Required action » The lines below, from the first through the one containing "De Grand Bazaar", are to be given again exactly, with pictures left out and nothing added.

Recorded information »
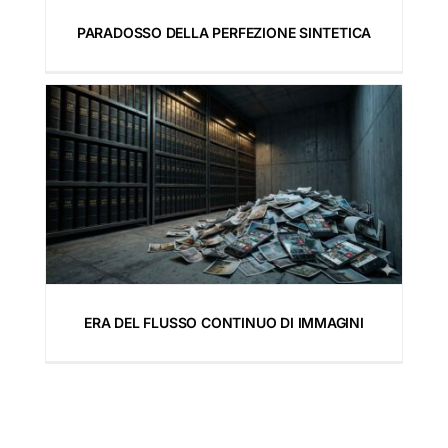
PARADOSSO DELLA PERFEZIONE SINTETICA
uo
ERA DEL FLUSSO CONTINUO DI IMMAGINI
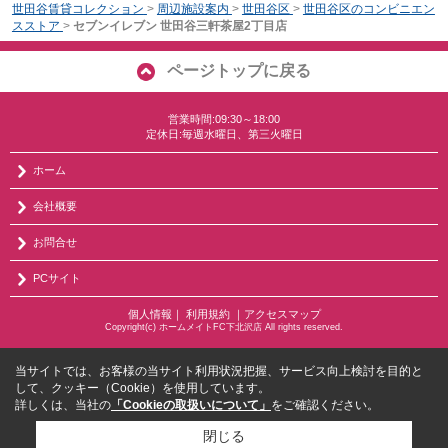
世田谷賃貸コレクション
>
周辺施設案内
>
世田谷区
>
世田谷区のコンビニエン
スストア
>
セブンイレブン 世田谷三軒茶屋2丁目店
ページトップに戻る
営業時間:09:30～18:00
定休日:毎週水曜日、第三火曜日
ホーム
会社概要
お問合せ
PCサイト
個人情報
｜
利用規約
｜
アクセスマップ
Copyright(c) ホームメイトFC下北沢店 All rights reserved.
当サイトでは、お客様の当サイト利用状況把握、サービス向上検討を目的と
して、クッキー（Cookie）を使用しています。
詳しくは、当社の
「Cookieの取扱いについて」
をご確認ください。
閉じる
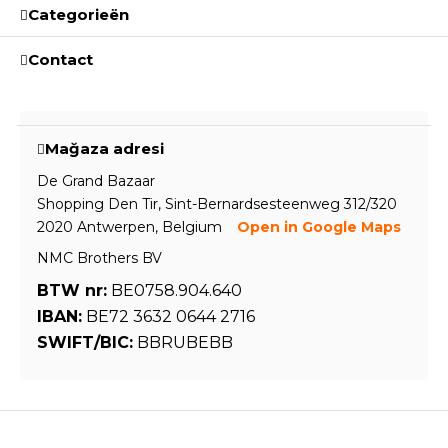
Categorieën
Contact
Mağaza adresi
De Grand Bazaar
Shopping Den Tir, Sint-Bernardsesteenweg 312/320
2020 Antwerpen, Belgium
Open in Google Maps
NMC Brothers BV
BTW nr:
BE0758.904.640
IBAN:
BE72 3632 0644 2716
SWIFT/BIC:
BBRUBEBB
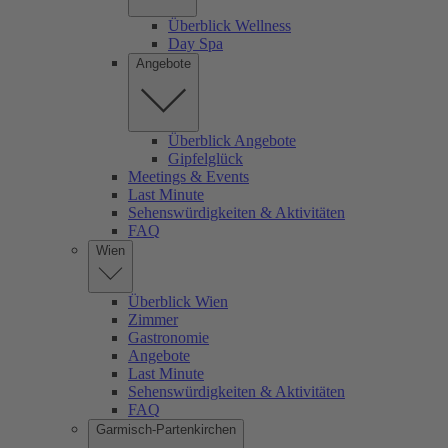
Überblick Wellness
Day Spa
Angebote
Überblick Angebote
Gipfelglück
Meetings & Events
Last Minute
Sehenswürdigkeiten & Aktivitäten
FAQ
Wien
Überblick Wien
Zimmer
Gastronomie
Angebote
Last Minute
Sehenswürdigkeiten & Aktivitäten
FAQ
Garmisch-Partenkirchen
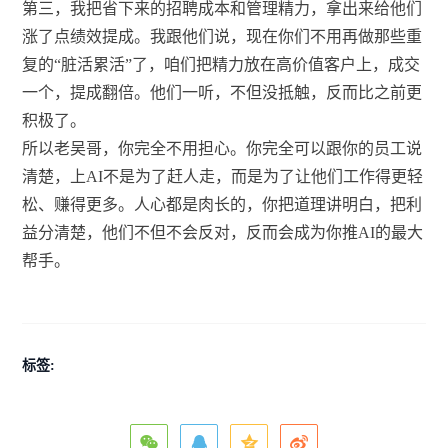
第三，我把省下来的招聘成本和管理精力，拿出来给他们
涨了点绩效提成。我跟他们说，现在你们不用再做那些重
复的“脏活累活”了，咱们把精力放在高价值客户上，成交
一个，提成翻倍。他们一听，不但没抵触，反而比之前更
积极了。
所以老吴哥，你完全不用担心。你完全可以跟你的员工说
清楚，上AI不是为了赶人走，而是为了让他们工作得更轻
松、赚得更多。人心都是肉长的，你把道理讲明白，把利
益分清楚，他们不但不会反对，反而会成为你推AI的最大
帮手。
标签:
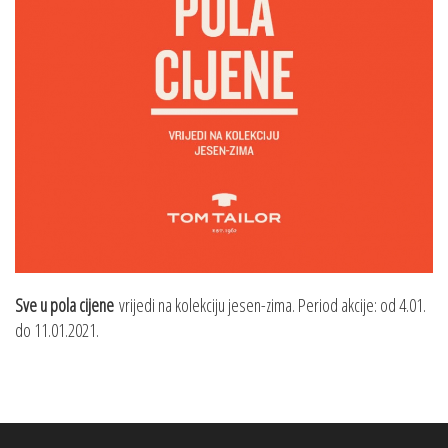
Sve u pola cijene
vrijedi na kolekciju jesen-zima. Period akcije: od 4.01.
do 11.01.2021.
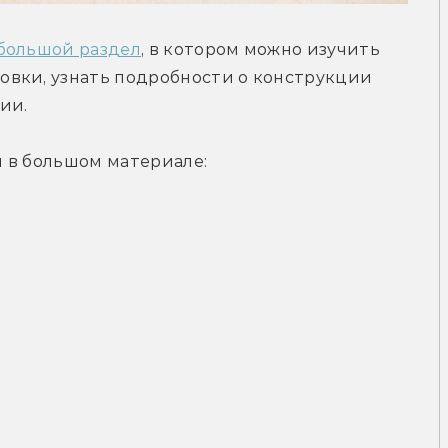
большой раздел
, в котором можно изучить 
вки, узнать подробности о конструкции 
ии.
 в большом материале:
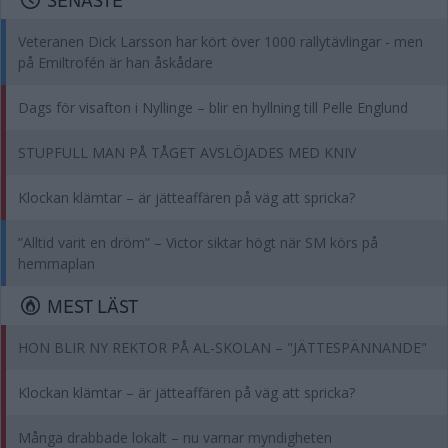
Veteranen Dick Larsson har kört över 1000 rallytävlingar - men
på Emiltrofén är han åskådare
Dags för visafton i Nyllinge – blir en hyllning till Pelle Englund
STUPFULL MAN PÅ TÅGET AVSLÖJADES MED KNIV
Klockan klämtar – är jätteaffären på väg att spricka?
”Alltid varit en dröm” – Victor siktar högt när SM körs på
hemmaplan
MEST LÄST
HON BLIR NY REKTOR PÅ AL-SKOLAN – "JÄTTESPÄNNANDE"
Klockan klämtar – är jätteaffären på väg att spricka?
Många drabbade lokalt – nu varnar myndigheten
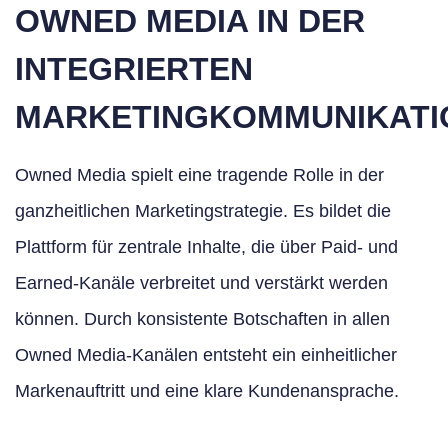
OWNED MEDIA IN DER
INTEGRIERTEN
MARKETINGKOMMUNIKATI
Owned Media spielt eine tragende Rolle in der
ganzheitlichen Marketingstrategie. Es bildet die
Plattform für zentrale Inhalte, die über Paid- und
Earned-Kanäle verbreitet und verstärkt werden
können. Durch konsistente Botschaften in allen
Owned Media-Kanälen entsteht ein einheitlicher
Markenauftritt und eine klare Kundenansprache.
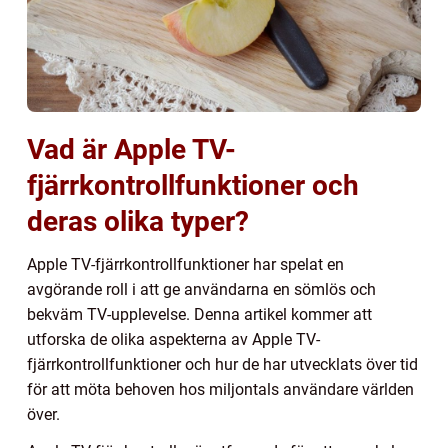
Vad är Apple TV-
fjärrkontrollfunktioner och
deras olika typer?
Apple TV-fjärrkontrollfunktioner har spelat en
avgörande roll i att ge användarna en sömlös och
bekväm TV-upplevelse. Denna artikel kommer att
utforska de olika aspekterna av Apple TV-
fjärrkontrollfunktioner och hur de har utvecklats över tid
för att möta behoven hos miljontals användare världen
över.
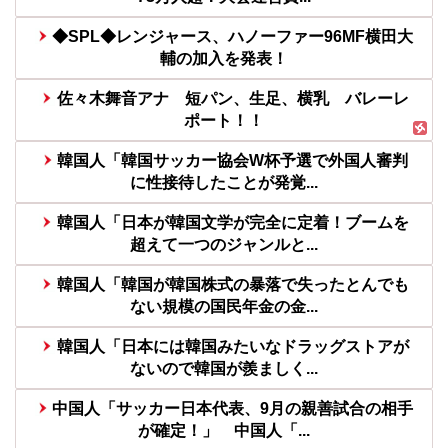
◆SPL◆レンジャース、ハノーファー96MF横田大
輔の加入を発表！
佐々木舞音アナ 短パン、生足、横乳 バレーレ
ポート！！
韓国人「韓国サッカー協会W杯予選で外国人審判
に性接待したことが発覚...
韓国人「日本が韓国文学が完全に定着！ブームを
超えて一つのジャンルと...
韓国人「韓国が韓国株式の暴落で失ったとんでも
ない規模の国民年金の金...
韓国人「日本には韓国みたいなドラッグストアが
ないので韓国が羨ましく...
中国人「サッカー日本代表、9月の親善試合の相手
が確定！」 中国人「...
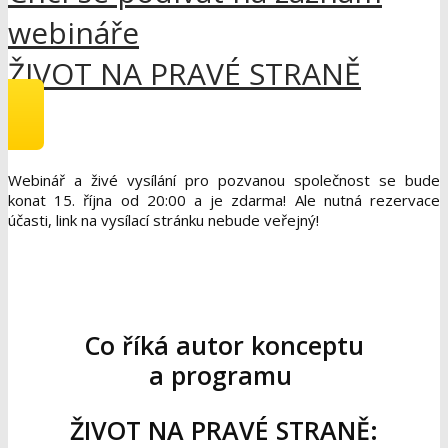
webináře
ŽIVOT NA PRAVÉ STRANĚ
Webinář a živé vysílání pro pozvanou společnost se bude
konat 15. října od 20:00 a je zdarma! Ale nutná rezervace
účasti, link na vysílací stránku nebude veřejný!
Co říká autor konceptu
a programu
ŽIVOT NA PRAVÉ STRANĚ:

Written response »
PARADOSSO DELLA PERFEZIONE SINTETICA
uo
ERA DEL FLUSSO CONTINUO DI IMMAGINI
世田谷賃貸コレクション
>
周辺施設案内
>
世田谷区
>
世田谷区のコンビニエン
スストア
>
セブンイレブン 世田谷三軒茶屋2丁目店
ページトップに戻る
営業時間:09:30～18:00
定休日:毎週水曜日、第三火曜日
ホーム
会社概要
お問合せ
PCサイト
個人情報
｜
利用規約
｜
アクセスマップ
Copyright(c) ホームメイトFC下北沢店 All rights reserved.
当サイトでは、お客様の当サイト利用状況把握、サービス向上検討を目的と
して、クッキー（Cookie）を使用しています。
詳しくは、当社の
「Cookieの取扱いについて」
をご確認ください。
閉じる
Categorieën
Contact
Mağaza adresi
De Grand Bazaar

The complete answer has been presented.